Ha habido, también, situaciones intermedias, intentos de compromiso basados, normalmente, en la limitación del número de años en que se impartía la religión (de uno a tres cursos en toda la secundaria, según los planes) y en la consideración de sus contenidos como un tipo de enseñanza distinto de los demás componentes de los planes de estudios ("Hasta la misma denominación de asignatura es impropia e irreverente, tratándose de tan elevado principio de educación, que no de enseñanza", señalaba el conde de Romanotes en el preámbulo al decreto de reforma que promulgó en 1901). Con frecuencia este carácter singular se ha plasmado, también, en la consideración diferente de las calificaciones en religión (no contaba para el título). La limitación del valor académico no es, por tanto, un invento de la LOGSE (1990). Ésta fue la situación normal entre 1858 y 1861 y entre 1900 y 1930, incluso en el Plan Callejo (1926), durante la dictadura de Primo de Rivera. Y, desde luego, nunca se impuso una carga lectiva disuasoria a los alumnos que no elegían la asignatura hasta que un Gobierno de UCD, con Otero Novás como ministro de Educación, instauró en 1980 la Ética como alternativa a la Religión. Desde aquel momento la voluntariedad de la clase de Religión se convirtió en opción entre una u otra enseñanza. Se desvirtuaba con ello el carácter voluntario de la religión confesional y se creaba, de paso, un problema peculiar al sistema educativo, el de articular una asignatura "de relleno" en todos los cursos de la secundaria destinada a ocupar el tiempo de los que no quisieran religión confesional.

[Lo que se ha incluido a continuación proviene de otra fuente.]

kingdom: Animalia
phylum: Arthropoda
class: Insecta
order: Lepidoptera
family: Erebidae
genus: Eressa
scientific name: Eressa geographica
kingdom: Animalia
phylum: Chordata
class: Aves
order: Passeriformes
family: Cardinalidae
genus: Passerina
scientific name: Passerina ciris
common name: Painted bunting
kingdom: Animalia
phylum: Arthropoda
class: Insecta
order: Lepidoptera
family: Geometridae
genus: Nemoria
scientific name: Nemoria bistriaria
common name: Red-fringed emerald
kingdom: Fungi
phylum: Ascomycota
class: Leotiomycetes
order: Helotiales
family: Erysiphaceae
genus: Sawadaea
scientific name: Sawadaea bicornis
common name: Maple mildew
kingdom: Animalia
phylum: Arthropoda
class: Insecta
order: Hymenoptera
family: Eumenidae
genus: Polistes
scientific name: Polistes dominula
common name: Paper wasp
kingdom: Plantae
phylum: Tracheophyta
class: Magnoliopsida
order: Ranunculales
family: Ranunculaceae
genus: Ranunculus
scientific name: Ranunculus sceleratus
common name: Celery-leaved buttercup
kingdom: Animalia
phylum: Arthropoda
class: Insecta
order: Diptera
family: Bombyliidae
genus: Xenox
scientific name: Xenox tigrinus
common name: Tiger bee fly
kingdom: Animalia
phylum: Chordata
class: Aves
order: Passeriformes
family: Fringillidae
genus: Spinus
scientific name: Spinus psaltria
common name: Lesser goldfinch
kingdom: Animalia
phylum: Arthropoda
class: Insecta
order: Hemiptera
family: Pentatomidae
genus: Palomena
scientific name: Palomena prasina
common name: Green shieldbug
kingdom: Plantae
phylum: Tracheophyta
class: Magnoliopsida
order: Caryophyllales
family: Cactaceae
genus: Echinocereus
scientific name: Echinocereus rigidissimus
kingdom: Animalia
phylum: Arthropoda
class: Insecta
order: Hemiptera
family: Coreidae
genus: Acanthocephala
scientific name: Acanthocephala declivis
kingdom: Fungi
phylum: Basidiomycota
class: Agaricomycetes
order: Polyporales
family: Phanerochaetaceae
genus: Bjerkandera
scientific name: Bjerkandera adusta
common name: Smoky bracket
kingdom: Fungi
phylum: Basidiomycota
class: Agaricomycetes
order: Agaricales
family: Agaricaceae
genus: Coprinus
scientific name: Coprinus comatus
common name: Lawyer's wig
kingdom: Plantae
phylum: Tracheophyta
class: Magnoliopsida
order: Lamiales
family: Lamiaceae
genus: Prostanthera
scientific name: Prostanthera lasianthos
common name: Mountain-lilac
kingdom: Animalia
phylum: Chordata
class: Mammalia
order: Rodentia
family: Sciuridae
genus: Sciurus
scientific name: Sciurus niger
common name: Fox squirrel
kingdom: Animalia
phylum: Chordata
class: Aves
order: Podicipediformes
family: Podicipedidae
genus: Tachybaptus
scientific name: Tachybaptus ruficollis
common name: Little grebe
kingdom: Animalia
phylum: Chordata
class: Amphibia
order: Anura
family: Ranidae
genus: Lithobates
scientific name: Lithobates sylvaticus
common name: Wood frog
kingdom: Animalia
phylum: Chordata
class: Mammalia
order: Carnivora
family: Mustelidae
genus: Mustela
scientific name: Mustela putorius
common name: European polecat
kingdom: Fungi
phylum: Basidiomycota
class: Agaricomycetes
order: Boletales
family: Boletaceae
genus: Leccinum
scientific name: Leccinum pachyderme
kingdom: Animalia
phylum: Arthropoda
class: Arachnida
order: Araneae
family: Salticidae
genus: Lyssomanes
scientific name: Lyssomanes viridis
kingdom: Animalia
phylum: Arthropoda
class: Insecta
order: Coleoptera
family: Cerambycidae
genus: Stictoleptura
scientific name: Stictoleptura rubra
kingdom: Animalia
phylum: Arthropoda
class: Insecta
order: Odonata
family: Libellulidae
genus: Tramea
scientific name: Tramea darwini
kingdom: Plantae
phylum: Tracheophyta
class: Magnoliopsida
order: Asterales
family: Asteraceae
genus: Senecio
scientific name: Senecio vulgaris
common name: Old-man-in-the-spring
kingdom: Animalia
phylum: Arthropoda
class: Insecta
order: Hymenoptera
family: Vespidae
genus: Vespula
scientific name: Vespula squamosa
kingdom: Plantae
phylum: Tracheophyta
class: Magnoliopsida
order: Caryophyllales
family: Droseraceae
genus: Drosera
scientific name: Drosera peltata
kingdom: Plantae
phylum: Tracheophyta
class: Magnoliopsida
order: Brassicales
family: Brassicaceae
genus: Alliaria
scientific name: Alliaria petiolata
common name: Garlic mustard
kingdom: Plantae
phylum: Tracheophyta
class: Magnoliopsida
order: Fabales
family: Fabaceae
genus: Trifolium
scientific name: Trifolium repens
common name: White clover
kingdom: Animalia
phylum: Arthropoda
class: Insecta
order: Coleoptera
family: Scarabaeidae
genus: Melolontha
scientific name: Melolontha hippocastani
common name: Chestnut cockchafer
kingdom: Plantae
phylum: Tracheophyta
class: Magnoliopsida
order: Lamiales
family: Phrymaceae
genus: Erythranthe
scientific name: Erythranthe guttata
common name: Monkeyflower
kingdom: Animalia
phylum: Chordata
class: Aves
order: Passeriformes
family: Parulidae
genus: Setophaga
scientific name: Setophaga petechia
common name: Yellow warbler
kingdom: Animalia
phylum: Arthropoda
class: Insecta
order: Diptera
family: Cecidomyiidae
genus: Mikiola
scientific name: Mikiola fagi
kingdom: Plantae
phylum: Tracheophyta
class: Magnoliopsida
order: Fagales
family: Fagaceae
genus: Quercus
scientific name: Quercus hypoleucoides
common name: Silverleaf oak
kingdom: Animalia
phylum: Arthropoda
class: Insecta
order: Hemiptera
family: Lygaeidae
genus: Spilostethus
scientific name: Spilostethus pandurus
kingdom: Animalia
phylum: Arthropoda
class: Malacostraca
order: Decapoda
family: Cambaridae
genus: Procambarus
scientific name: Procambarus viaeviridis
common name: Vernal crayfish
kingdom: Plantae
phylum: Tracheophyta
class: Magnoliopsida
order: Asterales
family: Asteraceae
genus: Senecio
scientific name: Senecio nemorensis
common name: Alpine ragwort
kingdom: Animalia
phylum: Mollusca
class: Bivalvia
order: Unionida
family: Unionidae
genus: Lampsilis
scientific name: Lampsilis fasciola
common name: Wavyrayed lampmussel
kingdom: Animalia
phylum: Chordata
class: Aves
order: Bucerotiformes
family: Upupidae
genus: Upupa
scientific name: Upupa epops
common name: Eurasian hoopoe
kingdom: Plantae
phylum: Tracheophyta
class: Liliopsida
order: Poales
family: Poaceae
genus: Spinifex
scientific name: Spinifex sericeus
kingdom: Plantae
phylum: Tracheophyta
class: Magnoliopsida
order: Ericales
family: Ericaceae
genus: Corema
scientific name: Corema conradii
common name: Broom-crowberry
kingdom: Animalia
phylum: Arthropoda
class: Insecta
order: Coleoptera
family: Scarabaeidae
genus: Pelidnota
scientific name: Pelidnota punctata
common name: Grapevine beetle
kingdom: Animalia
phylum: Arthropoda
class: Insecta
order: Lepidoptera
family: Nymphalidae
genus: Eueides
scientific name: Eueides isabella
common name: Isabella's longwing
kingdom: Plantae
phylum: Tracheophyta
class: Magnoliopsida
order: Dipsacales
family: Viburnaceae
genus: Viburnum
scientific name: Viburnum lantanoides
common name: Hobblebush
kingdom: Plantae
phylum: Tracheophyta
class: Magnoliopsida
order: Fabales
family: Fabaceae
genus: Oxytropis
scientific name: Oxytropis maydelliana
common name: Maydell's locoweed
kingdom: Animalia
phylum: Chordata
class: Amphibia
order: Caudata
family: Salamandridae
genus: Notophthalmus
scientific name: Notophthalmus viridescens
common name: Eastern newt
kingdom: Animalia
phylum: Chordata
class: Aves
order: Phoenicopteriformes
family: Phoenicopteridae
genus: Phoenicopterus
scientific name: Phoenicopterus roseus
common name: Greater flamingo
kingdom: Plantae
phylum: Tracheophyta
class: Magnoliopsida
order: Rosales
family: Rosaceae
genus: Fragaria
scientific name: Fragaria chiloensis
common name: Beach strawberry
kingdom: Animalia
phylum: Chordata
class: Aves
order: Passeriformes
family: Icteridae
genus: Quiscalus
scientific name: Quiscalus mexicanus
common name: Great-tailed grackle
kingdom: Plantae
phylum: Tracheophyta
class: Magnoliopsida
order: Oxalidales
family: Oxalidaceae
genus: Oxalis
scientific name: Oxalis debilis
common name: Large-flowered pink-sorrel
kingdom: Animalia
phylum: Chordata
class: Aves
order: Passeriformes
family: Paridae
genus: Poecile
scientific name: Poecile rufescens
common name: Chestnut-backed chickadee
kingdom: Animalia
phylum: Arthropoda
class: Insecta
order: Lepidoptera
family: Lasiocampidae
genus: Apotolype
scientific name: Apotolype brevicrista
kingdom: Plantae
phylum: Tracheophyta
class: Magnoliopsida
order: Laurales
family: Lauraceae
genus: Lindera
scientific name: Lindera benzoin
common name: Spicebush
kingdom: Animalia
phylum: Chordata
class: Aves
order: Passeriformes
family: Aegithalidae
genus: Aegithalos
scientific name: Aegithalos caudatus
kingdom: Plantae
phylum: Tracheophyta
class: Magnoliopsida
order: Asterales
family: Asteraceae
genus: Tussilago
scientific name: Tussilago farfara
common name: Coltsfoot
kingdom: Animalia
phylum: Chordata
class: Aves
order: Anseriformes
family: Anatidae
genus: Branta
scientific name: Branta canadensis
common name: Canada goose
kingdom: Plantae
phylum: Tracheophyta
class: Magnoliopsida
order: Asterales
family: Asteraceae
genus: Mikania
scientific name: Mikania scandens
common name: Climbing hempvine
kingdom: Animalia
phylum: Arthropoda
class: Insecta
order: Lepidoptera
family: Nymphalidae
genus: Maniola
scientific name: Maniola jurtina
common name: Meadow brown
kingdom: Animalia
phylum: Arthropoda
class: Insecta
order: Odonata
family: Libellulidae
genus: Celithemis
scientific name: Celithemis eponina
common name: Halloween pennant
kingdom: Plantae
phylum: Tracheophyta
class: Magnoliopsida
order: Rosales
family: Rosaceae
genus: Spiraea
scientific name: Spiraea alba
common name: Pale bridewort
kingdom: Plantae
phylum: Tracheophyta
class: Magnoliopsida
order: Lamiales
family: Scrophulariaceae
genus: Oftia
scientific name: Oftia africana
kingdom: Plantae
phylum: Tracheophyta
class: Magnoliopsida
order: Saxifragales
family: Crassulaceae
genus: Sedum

En la actual coyuntura de reforma educativa, al menos hasta el presente, hemos sido incapaces de llegar a un mínimo acuerdo en esta cuestión. Resulta paradójico que, precisamente ahora, cuando tenemos un Estado aconfesional y una Constitución consensuada entre la mayoría de partidos y cuando más necesario sería, por la afluencia masiva de alumnos de otras religiones, resulte imposible llegar a un compromiso entre los distintos sectores confesionales y laicos en torno a la enseñanza de la religión. En este punto, resulta esclarecedor comparar las posturas actuales de los agentes implicados -partidos, Gobierno, instituciones, movimientos sociales- con las políticas aplicadas en el pasado por las instituciones, grupos políticos y sociales homólogos o equivalentes. Ese sencillo ejercicio nos revela notables diferencias en la disposición a la renuncia y en las lecciones aprendidas por las partes. Y nos invita, también, a preguntarnos si no ha llegado ya el tiempo de abandonar posiciones numantinas, que se yerguen como un obstáculo insalvable a la concordia y al sosiego en un tema siempre susceptible de desatar los demonios interiores.

 

Patricio de Blas Zabaleta es catedrático de Historia del instituto de secundaria Calderón de la Barca (Madrid) y vicepresidente del Consejo Escolar del Estado.